In college I took a course on nonviolence as taught and practiced by Martin Luther King, Jr. It included an exploration of Dr. King’s work during the civil rights movement in the United States in the 1960s. I then taught a class on this philosophy to high school students. Later on, I went to India to study the nonviolent philosophy, as lived by Mahatma Gandhi, and learned about its enormous effects on freedom in India. Loving everyone in thought and deed was what I absorbed from this study.
When I began studying Christian Science, I took things even further. I continued with the ideas of love and nonviolence, and was beginning to understand the deep spiritual, metaphysical fact that God, Spirit, divine Love, made us in His image. As spiritual ideas of our creator, we have a natural understanding that we do not include hate, abuse, violence, or any evil.

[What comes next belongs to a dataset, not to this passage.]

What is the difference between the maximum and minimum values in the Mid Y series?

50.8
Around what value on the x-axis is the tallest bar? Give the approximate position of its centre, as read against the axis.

I thought about a nonviolence march I’d participated in with fellow college students when we sang, “We shall overcome. . . .” I realized that, in fact, in God’s kingdom there is actually no hatred to overcome. Hatred and abuse are not things we have to learn to live with, since they have no basis in God. Praying and working for justice are important, and yet, as God’s children, we each already are and always have been the expression and image of divine Love, experiencing and sharing only love. As we diligently pray in this way, we’ll see signs of hatred and division diminishing.